No Instituto Português do Património Arquitectónico e Arqueológico o achado também tem sido motivo de conversa, até porque os técnicos desta entidade foram chamados a acompanhar os trabalhos, que estão a ser feitos no âmbito da construção de um parque de estacionamento subterrâneo. A subdirectora do instituto, Catarina de Sousa, diz que esta e outras estruturas encontradas são, apesar de muito interessantes, perecíveis, pelo que a sua conservação e musealização na Praça D. Luís é "praticamente inviável". Como a escavação ainda não terminou, os arqueólogos acalentam a esperança de ainda serem brindados, em níveis mais profundos, com algum barco submerso no lodo, como já sucedeu ali perto, tanto no Cais do Sodré como no Largo do Corpo Santo e na Praça do Município. "É possível isso acontecer", admite Catarina de Sousa.

Musealização em estudo

No séc. XVI toda a zona entre o mercado da Ribeira e Santos era de praias fluviais. Mas não era para lazer que serviam os areais banhados pelo Tejo. Na História de Portugal coordenada por José Mattoso, Romero Magalhães conta como, poucos anos após a primeira viagem de Vasco da Gama à India, "a zona ribeirinha da cidade é devassada pelos empreendimentos do monarca [D. Manuel I] e dos grandes armadores". 

Depressa surgem conflitos com a Câmara de Lisboa, ao ponto de o rei ter, em 1515, retirado ao município a liberdade de dispor das áreas ribeirinhas para outros fins que não os relacionados com o apetrecho e reparação das naus, descreve o mesmo autor. São as chamadas tercenas, locais dedicados à função naval e representados em vários mapas da época. Mais tarde a mesma designação passa a abranger também o lugar onde se produziam e acondicionavam materiais de artilharia. 
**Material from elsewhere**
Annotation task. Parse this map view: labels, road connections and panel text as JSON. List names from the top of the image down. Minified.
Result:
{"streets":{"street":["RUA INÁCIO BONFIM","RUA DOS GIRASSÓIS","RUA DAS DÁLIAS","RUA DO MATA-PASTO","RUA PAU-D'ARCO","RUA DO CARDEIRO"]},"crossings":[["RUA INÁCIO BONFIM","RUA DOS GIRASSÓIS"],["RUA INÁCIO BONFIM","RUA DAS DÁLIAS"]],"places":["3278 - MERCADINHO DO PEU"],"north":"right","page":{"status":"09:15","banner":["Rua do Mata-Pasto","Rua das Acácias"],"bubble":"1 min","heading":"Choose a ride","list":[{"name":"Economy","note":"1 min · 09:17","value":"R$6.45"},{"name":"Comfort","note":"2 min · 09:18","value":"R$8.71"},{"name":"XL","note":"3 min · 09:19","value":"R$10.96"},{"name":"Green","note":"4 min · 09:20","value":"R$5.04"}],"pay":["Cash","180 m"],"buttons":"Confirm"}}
O espólio encontrado pelos arqueólogos inclui uma bala de canhão, um pequeno cachimbo, um pião, sapatos ainda com salto - na altura os homens também os usavam -, restos de cerâmica e uma âncora com cerca de quatro metros de comprimento, além de cordame de barco. Também há uma casca de coco perfeitamente conservada, vinda certamente de paragens exóticas para as quais os portugueses navegavam. 

Um relatório preliminar dos trabalhos arqueológicos em curso explica como a zona da freguesia de S. Paulo se transformou de um aglomerado de pescadores, fora dos limites da cidade de Lisboa, num espaço importante para a diáspora: "A expansão ultramarina contribuiu para uma reestruturação do espaço urbano de Lisboa, que se organiza desde então a partir de um novo centro: a Ribeira". Em redor do Paço Real reúnem-se os edifícios administrativos. "É na zona ocidental da Ribeira que a partir das doações de D. Manuel se irão instalar os grandes mercadores e a nobreza ligada aos altos funcionários de Estado, que irão auxiliar o rei (...) na expansão ultramarina e na centralização do poder", pode ler-se no mesmo relatório. A escavação detectou ainda restos de outras estruturas mais recentes. É o caso de uma escadaria e de um paredão do Forte de S. Paulo, um baluarte da artilharia costeira construído no âmbito das lutas da Restauração, no séc. XVII. E também do vestígios do cais da Casa da Moeda, local onde se cunhava o metal usado nas transacções. Por fim, foram descobertas fornalhas da Fundição do Arsenal Real, uma unidade industrial da segunda metade do séc. XIX. 

"Esta escavação vai permitir conhecer três séculos de história portuária", sublinha outro responsável pela escavação, Alexandre Sarrazola. Embora esteja ciente de que a maioria dos vestígios terá ser destruída depois de devidamente registada em fotografia e desenho, o arqueólogo diz que algumas das peças encontradas poderão vir a ser salvaguardadas e mesmo integradas no projecto do estacionamento, como já sucedeu com os vestígios do parque de estacionamento subterrâneo do Largo do Camões - ou então transportadas para um museu. 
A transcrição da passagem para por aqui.